#### [DIRECTIONS FOR THIS TASK]
Copy out each line below that has the word "followed" in it.

#### [RECORDS TO PROCESS]
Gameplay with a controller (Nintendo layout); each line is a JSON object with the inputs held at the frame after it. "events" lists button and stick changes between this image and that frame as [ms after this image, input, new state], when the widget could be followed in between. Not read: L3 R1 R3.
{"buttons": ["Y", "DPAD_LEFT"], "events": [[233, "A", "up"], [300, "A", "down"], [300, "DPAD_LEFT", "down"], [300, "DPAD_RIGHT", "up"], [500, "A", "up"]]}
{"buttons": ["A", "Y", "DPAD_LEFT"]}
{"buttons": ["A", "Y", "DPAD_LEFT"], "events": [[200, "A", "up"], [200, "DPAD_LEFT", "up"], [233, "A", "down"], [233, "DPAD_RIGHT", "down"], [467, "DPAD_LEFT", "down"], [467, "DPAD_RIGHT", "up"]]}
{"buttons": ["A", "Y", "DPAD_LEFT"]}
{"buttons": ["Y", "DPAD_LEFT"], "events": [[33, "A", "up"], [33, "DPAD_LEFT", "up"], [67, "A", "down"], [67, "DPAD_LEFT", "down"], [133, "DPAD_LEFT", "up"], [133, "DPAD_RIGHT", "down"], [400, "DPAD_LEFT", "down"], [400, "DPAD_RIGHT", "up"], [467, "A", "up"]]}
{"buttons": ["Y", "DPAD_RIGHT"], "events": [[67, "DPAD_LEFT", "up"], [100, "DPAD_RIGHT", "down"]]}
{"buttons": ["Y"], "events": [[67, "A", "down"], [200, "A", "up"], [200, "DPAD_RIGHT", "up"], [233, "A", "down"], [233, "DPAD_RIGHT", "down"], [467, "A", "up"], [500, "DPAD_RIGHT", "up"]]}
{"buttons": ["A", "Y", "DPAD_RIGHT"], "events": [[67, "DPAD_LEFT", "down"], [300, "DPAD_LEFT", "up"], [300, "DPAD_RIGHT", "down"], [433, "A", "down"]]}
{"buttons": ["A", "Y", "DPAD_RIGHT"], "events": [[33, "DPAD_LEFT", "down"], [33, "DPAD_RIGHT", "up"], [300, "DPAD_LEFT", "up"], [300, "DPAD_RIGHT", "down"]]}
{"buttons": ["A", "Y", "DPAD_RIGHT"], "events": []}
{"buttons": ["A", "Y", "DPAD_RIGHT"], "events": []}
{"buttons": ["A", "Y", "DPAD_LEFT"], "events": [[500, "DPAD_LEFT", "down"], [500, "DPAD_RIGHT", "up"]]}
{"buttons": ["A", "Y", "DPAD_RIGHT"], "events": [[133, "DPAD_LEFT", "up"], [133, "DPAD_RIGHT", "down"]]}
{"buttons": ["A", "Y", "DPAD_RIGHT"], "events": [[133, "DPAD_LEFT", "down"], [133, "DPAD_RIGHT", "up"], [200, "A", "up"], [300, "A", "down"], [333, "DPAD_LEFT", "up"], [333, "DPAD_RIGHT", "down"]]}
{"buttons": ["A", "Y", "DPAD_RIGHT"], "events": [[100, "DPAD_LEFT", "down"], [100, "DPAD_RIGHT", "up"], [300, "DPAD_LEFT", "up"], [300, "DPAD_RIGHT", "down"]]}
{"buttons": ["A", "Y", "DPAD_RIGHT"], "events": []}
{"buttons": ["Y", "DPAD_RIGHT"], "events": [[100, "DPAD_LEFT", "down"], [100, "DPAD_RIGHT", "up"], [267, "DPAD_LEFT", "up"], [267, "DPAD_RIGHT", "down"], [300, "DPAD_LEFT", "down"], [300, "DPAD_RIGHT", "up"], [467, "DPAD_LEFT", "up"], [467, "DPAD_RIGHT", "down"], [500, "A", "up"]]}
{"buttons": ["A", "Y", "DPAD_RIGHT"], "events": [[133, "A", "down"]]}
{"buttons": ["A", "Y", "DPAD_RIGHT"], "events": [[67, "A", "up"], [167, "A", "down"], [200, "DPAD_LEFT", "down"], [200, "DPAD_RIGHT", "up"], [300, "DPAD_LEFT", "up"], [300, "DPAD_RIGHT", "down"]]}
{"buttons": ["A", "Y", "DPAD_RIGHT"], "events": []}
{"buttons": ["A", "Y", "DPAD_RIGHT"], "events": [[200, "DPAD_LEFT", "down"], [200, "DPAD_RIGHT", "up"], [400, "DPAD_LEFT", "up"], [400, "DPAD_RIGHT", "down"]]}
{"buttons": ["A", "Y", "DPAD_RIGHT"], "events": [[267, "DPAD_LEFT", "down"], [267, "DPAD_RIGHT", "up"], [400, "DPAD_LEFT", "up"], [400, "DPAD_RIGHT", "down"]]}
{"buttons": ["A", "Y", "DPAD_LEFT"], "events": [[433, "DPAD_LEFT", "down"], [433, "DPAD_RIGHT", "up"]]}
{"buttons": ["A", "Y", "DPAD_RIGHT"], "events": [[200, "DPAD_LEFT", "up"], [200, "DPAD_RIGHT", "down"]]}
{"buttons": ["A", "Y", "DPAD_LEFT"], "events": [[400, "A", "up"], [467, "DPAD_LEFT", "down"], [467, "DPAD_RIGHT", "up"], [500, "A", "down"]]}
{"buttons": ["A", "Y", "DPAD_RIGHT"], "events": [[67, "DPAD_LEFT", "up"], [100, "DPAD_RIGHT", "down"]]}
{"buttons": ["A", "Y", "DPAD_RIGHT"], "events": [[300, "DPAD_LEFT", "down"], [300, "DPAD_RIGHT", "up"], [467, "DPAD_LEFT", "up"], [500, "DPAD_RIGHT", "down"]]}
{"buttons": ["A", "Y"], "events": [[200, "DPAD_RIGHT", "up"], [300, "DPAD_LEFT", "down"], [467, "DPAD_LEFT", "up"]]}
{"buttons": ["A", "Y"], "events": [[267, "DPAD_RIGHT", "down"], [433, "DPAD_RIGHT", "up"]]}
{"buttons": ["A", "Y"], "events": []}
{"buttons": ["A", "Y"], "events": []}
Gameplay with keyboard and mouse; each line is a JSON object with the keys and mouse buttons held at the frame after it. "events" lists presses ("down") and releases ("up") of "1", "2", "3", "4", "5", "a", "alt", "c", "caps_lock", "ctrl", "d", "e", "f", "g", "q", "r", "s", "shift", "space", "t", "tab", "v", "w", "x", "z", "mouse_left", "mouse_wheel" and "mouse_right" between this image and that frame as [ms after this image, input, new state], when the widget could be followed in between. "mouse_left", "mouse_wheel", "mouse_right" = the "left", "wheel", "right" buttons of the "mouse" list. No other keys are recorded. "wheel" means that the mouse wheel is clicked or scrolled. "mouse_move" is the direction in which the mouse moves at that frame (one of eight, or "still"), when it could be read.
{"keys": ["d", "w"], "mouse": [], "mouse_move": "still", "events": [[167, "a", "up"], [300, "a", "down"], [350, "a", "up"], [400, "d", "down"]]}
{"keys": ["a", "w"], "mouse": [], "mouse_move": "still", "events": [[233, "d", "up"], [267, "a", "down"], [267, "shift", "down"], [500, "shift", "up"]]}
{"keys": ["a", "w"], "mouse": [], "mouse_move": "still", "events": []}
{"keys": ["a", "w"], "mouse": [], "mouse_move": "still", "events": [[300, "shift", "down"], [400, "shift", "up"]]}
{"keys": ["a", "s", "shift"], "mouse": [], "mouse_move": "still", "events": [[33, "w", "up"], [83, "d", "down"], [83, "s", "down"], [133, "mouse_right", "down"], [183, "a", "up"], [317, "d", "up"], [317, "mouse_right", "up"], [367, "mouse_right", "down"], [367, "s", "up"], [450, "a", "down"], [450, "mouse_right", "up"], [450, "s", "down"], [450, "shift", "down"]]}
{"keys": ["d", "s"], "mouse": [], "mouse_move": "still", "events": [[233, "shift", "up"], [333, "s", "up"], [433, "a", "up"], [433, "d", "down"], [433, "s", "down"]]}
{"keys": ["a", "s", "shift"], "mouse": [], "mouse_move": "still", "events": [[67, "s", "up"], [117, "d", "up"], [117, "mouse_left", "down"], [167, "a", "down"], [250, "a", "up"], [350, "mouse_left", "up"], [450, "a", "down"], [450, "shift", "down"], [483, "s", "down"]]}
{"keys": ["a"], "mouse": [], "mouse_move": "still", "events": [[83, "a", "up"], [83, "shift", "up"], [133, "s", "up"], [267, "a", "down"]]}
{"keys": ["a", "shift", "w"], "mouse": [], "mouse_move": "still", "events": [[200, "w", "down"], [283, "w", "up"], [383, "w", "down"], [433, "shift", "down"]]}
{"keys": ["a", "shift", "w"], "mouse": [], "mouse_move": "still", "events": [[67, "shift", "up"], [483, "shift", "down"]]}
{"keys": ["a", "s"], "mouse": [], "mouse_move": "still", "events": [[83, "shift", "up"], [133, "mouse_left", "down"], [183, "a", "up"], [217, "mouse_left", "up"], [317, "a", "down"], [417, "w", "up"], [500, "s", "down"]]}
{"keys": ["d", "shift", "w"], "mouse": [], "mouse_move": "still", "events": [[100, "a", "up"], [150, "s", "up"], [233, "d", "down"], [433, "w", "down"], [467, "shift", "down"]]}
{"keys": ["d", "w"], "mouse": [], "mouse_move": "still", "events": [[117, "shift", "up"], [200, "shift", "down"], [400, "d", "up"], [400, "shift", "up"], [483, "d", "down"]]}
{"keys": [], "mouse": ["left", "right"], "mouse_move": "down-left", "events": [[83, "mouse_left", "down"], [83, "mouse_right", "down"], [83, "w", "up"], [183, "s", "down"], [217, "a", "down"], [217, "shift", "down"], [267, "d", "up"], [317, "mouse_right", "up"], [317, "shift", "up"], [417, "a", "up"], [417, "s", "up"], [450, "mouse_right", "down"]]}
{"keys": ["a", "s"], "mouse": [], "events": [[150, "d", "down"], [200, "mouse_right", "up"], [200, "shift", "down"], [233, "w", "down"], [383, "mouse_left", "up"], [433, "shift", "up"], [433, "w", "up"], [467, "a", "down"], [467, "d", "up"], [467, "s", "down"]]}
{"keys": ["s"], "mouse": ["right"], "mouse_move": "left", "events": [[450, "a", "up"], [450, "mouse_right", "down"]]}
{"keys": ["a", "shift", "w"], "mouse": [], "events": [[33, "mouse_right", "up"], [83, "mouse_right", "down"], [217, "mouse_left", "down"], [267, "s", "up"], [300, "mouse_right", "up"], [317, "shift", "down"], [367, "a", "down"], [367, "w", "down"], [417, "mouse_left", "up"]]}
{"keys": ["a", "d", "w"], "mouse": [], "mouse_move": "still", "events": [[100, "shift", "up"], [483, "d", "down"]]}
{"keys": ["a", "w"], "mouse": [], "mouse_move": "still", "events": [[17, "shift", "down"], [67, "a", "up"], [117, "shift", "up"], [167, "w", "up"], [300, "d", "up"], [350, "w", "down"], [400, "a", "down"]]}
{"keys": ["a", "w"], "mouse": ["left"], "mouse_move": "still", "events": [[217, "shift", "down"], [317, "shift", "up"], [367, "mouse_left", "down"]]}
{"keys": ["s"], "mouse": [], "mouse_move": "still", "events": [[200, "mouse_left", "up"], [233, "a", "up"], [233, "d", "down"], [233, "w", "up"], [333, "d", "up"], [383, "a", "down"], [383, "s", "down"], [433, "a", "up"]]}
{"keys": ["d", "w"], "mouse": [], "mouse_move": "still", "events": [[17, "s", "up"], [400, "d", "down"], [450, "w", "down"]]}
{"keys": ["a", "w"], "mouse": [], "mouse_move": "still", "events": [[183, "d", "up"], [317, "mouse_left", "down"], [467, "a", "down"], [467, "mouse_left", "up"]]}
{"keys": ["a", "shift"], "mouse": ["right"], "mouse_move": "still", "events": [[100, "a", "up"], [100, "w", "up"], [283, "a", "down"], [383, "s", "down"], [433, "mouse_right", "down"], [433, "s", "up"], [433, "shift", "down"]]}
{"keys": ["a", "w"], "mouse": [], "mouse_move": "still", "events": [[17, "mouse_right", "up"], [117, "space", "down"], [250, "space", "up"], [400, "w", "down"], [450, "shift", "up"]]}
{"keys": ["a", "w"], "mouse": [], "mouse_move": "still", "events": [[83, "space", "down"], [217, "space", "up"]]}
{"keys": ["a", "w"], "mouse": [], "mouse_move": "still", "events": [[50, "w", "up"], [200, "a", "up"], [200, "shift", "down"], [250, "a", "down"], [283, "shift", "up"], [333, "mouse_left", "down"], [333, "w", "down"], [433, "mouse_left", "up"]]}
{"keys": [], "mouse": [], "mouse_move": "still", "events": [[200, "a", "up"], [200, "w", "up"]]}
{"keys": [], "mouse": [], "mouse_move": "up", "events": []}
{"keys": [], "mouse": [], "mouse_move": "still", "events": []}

#### [RESPONSE TO THE TASK]
Gameplay with a controller (Nintendo layout); each line is a JSON object with the inputs held at the frame after it. "events" lists button and stick changes between this image and that frame as [ms after this image, input, new state], when the widget could be followed in between. Not read: L3 R1 R3.
Gameplay with keyboard and mouse; each line is a JSON object with the keys and mouse buttons held at the frame after it. "events" lists presses ("down") and releases ("up") of "1", "2", "3", "4", "5", "a", "alt", "c", "caps_lock", "ctrl", "d", "e", "f", "g", "q", "r", "s", "shift", "space", "t", "tab", "v", "w", "x", "z", "mouse_left", "mouse_wheel" and "mouse_right" between this image and that frame as [ms after this image, input, new state], when the widget could be followed in between. "mouse_left", "mouse_wheel", "mouse_right" = the "left", "wheel", "right" buttons of the "mouse" list. No other keys are recorded. "wheel" means that the mouse wheel is clicked or scrolled. "mouse_move" is the direction in which the mouse moves at that frame (one of eight, or "still"), when it could be read.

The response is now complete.